Get a byte array in the default encoding format of the operating system. This means that under different operating systems, the returned things are different!

byte[] a = “中”.getBytes()

String.getBytes(String decode) method will Return the byte array representation of a string under the code according to the specified decode code, such as

byte[] a = “中”.getBytes(“GBK”)//The length is 2

byte[] b= “Medium”.getBytes(“UTF-8”)//The length is 3

byte[] c= “Medium”.getBytes(“ISO8859-1”)/ /Length is 1

In contrast to getBytes, you can restore this “medium” word by way of new String(byte[], decode). This new String(byte[], decode) is actually Use the specified encoding decode to parse byte[] into a string.

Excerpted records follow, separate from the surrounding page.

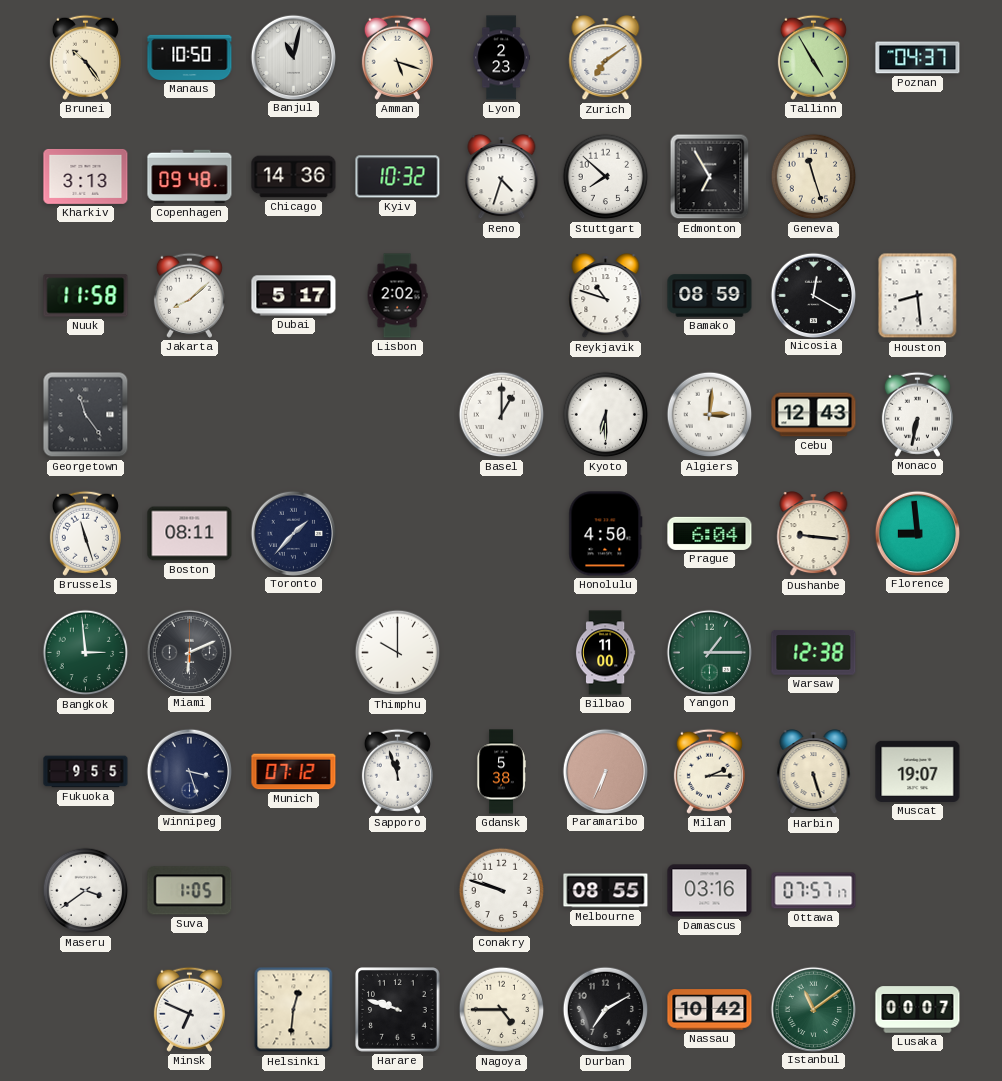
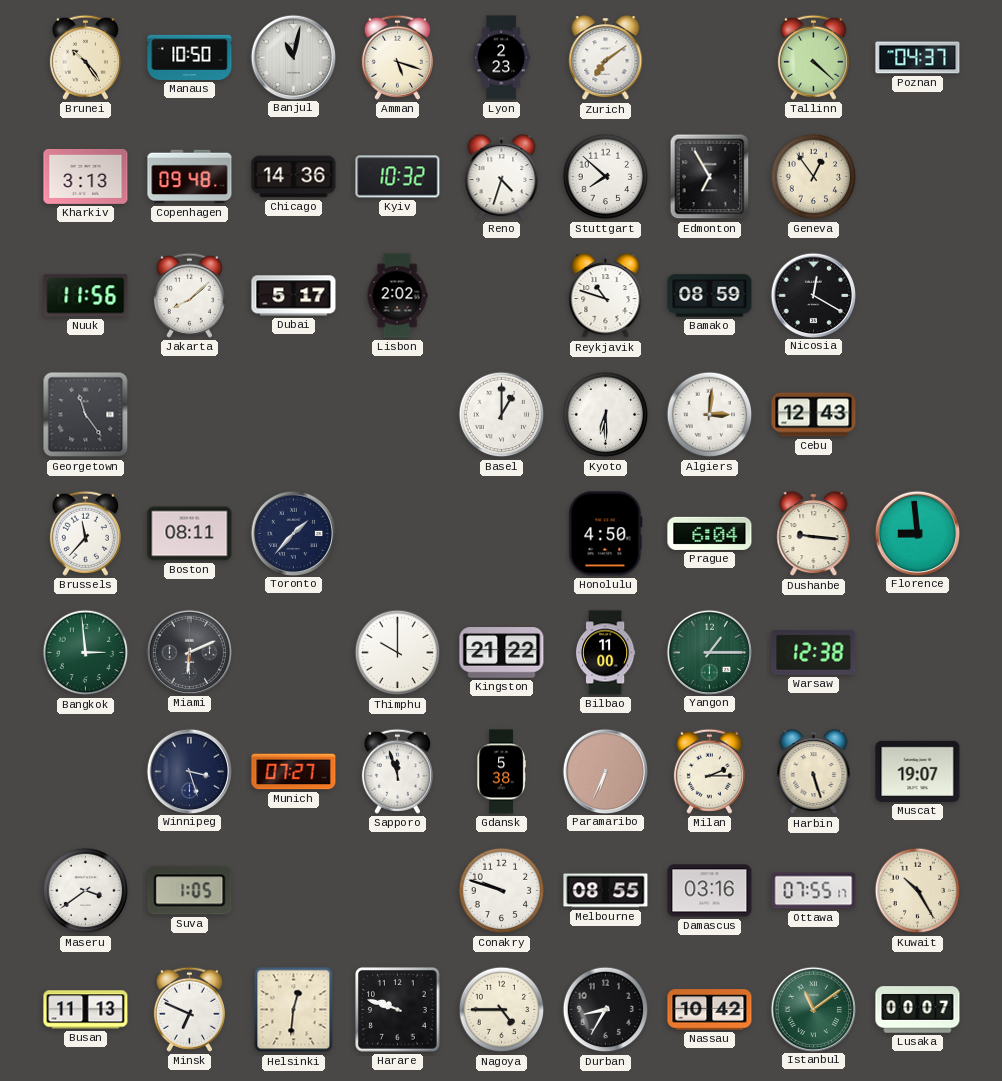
Tallinn: 4:55 -> 4:22
Geneva: 11:27 -> 12:54
Nuuk: 11:58 -> 11:56
Houston: 8:29 -> none
Monaco: 6:32 -> none
Brussels: 11:27 -> 11:37
Kingston: none -> 21:22
Fukuoka: 9:55 -> none
Munich: 07:12 -> 07:27
Ottawa: 07:57 -> 07:55
Kuwait: none -> 10:25
Busan: none -> 11:13
Durban: 7:10 -> 8:35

String s_gbk = new String(a,”GBK”);String s_utf8 = new String(b,”UTF-8″);String s_iso88591 = new String(c,”ISO8859-1″);

By outputting s_gbk, s_utf8 and s_iso88591, you will find that s_gbk and s_utf8 are both “medium”, and only s_iso88591 is an unrecognized character (can be understood as garbled), why use ISO8859-1 encoding and then Can’t restore the word “中” after the combination? The reason is very simple, because the encoding table of ISO8859-1 encoding does not contain Chinese characters at all, of course, it is impossible to get the correct “中” character in ISO8859-1 through “中”.getBytes(“ISO8859-1”); The coded value of, so it is impossible to restore it through new String().

Therefore, when obtaining byte[] through the String.getBytes(String decode) method, you must make sure that the code value represented by String does exist in the encoding table of decode, so that the byte[] array obtained can be correct Was restored.

Note: Sometimes, in order to adapt Chinese characters to some special requirements (for example, http header requires that its content must be iso8859-1 encoded), it may be possible to encode Chinese characters in byte mode , Such as:

String s_iso88591 = new String(“中”.getBytes(“UTF-8″),”ISO8859-1”);

, the resulting s_iso8859-1 The string is actually three characters in ISO8859-1. After passing these characters to the destination, the destination program then uses the opposite method.

String s_utf8 = new String(s_iso88591.getBytes(” ISO8859-1″),”UTF-8″);

To get the correct Chinese character “中”, so as to ensure compliance with the agreement and support Chinese.

Leave a Comment

Your email address will not be published.